Posted on 07/03/2006 10:45:54 AM PDT by airedale
On Bill Bennett's radio show this morning he said that in 1983 we had broken the Iranian's code that they were using to communicate with groups in Lebanon. The Washington Post published that information. As a result the communication ceased (I guess it could have changed code & frequency rather than ceased but Bennett said ceased). Two months latter the Marine Barracks Beirut Lebanon was bombed.
Is this story accurate and does anyone have confirmation that's on the web? This would go nicely with the recent NY Times stories and how responsible the press is.
"This would go nicely with the recent NY Times stories and how treasonous the press is."
There; that's much better.
Had the Washington Post broken the story that we had broken the German Enigma codes or the Japanese Naval cyphers during WWII, there would have been executions.

********

** GIVEN TASK 1 **
Reproduce the forum thread word for word from "Is this story" to "that's much better.".
** GIVEN TASK 2 **
According to the forum thread, which newspaper published the information that the Iranian code had been broken?
** GIVEN TASK 3 **
Write what comes next in the forum thread about the broken Iranian code, starting after its final line.
The records stand apart from the forum thread and are separate material.

A block of data
********

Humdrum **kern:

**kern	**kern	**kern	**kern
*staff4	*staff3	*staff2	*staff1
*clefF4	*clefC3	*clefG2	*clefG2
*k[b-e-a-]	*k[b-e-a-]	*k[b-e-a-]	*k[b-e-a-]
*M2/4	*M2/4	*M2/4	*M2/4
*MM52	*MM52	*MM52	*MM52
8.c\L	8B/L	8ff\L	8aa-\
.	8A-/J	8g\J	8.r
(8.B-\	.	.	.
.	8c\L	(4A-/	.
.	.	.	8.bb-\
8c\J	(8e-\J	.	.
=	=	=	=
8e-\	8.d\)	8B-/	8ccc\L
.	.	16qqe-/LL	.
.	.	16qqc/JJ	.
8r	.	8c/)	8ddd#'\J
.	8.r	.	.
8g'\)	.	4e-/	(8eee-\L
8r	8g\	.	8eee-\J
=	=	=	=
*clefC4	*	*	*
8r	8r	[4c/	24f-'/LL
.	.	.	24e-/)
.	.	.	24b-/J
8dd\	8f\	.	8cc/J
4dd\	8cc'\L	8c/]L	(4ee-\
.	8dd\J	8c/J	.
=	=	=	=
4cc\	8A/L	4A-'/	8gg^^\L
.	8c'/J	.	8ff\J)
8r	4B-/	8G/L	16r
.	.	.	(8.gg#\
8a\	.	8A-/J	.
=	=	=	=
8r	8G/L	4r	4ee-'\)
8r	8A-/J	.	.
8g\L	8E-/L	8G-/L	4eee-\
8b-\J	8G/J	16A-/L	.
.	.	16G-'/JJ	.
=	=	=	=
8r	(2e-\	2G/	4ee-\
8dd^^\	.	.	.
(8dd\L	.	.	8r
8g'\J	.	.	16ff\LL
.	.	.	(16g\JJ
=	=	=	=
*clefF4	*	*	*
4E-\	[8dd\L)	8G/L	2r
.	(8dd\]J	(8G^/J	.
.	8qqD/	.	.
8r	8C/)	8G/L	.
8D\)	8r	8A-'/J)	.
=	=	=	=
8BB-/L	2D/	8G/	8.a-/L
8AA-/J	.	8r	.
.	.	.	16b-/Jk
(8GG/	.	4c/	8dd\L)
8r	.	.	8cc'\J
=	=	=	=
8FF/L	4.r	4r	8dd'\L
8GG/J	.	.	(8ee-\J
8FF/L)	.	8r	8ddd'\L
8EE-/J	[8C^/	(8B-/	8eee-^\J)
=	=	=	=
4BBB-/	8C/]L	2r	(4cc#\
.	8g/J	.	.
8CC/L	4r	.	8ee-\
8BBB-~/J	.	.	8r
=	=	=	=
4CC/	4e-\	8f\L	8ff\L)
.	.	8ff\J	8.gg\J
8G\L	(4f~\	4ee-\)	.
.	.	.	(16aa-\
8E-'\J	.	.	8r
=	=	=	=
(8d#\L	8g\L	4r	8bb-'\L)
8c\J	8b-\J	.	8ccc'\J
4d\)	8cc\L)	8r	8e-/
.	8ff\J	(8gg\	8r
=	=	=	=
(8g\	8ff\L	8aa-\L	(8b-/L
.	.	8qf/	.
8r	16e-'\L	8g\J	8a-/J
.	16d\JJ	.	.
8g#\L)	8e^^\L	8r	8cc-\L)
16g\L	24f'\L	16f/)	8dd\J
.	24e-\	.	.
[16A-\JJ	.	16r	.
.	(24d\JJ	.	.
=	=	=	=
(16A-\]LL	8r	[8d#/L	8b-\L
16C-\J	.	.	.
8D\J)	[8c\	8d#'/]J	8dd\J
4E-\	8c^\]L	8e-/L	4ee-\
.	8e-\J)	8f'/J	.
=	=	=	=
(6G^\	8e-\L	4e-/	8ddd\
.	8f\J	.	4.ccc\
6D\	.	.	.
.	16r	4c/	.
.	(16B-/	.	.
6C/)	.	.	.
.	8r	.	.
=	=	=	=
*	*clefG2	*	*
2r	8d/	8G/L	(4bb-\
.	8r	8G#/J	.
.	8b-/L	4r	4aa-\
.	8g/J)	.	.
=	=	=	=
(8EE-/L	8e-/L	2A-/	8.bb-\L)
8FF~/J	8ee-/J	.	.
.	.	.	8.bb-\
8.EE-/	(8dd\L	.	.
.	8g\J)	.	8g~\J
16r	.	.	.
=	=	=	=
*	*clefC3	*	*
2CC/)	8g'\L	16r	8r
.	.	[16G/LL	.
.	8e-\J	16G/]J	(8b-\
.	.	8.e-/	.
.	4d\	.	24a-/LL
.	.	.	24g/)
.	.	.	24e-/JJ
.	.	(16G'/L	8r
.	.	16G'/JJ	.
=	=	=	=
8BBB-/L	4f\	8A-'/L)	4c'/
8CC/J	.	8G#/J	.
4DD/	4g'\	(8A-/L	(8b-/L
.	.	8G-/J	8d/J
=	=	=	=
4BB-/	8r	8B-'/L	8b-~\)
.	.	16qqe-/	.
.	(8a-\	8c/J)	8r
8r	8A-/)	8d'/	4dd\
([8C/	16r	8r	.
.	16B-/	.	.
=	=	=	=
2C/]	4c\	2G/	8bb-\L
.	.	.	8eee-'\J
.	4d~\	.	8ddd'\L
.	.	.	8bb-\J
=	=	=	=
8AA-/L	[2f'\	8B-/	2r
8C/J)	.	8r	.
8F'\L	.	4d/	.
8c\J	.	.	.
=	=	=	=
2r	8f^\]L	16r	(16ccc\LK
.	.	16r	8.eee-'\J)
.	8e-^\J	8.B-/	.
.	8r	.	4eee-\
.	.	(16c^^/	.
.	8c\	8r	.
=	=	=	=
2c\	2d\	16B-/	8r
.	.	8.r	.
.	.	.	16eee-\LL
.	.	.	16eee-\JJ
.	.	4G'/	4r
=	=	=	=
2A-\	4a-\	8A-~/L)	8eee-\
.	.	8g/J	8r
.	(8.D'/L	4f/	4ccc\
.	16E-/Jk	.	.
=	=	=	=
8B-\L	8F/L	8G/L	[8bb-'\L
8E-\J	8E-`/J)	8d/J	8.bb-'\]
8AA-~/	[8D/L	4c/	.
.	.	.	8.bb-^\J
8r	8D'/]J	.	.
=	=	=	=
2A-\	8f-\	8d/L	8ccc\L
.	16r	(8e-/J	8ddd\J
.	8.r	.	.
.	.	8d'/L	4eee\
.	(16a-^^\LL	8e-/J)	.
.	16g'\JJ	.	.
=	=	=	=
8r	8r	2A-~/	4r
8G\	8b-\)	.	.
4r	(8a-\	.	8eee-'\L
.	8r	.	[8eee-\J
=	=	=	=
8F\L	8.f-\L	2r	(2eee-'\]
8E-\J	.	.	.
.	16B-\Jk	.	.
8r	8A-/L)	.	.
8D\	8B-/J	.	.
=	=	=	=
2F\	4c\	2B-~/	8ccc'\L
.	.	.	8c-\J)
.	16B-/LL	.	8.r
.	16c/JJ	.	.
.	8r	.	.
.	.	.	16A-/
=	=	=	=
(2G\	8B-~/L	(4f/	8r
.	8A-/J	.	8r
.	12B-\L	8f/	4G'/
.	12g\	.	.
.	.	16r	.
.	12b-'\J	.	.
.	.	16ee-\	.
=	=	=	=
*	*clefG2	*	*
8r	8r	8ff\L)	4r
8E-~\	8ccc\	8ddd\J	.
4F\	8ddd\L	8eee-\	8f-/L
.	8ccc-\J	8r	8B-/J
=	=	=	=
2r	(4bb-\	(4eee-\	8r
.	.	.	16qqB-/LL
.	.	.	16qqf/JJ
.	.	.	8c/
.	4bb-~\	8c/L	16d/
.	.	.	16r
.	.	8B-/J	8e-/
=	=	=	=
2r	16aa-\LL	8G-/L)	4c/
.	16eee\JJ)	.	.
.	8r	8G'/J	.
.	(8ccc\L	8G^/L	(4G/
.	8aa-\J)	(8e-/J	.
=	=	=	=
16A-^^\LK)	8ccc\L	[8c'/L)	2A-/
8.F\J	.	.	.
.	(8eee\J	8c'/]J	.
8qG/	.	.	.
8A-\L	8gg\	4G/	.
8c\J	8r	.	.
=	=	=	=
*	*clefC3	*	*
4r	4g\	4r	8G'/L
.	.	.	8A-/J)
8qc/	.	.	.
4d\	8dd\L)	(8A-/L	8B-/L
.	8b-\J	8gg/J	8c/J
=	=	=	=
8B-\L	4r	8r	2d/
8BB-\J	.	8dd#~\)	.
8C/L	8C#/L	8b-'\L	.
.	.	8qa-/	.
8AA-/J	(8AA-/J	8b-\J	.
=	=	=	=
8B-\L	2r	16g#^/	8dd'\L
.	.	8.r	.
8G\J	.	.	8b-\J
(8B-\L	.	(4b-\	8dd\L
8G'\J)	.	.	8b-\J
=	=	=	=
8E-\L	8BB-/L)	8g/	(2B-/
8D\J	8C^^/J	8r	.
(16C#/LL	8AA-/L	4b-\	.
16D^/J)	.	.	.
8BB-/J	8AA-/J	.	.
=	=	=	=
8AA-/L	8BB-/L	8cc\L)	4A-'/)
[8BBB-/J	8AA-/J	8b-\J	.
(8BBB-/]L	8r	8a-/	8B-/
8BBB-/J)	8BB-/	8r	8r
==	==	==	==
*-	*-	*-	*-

********

** TASK RESPONSE 1 **
Is this story accurate and does anyone have confirmation that's on the web? This would go nicely with the recent NY Times stories and how responsible the press is.
"This would go nicely with the recent NY Times stories and how treasonous the press is."
There; that's much better.

** TASK RESPONSE 2 **
The Washington Post

** TASK RESPONSE 3 **
No, the government shouldn't be able to control what newspapers publish. But the newspapers should be subject to the law after they publish treason.
Do we have a time frame that we can use?? The attack was in '83, two months after the article?? What time frame (month) does that put it in?
And if it's true...what did we do about it?
You already know the answer.
Where can one look up the article?
He was relating to the audience what the late Katherine Graham of the Wash. Post had to say in 1986.
Lexus Nexus should have it IF we can get a time frame.
Here is something related apparently--I had FURLED this-I see it's no longer online, but FURL makes a photocopy, and so I did a cut-n-paste here...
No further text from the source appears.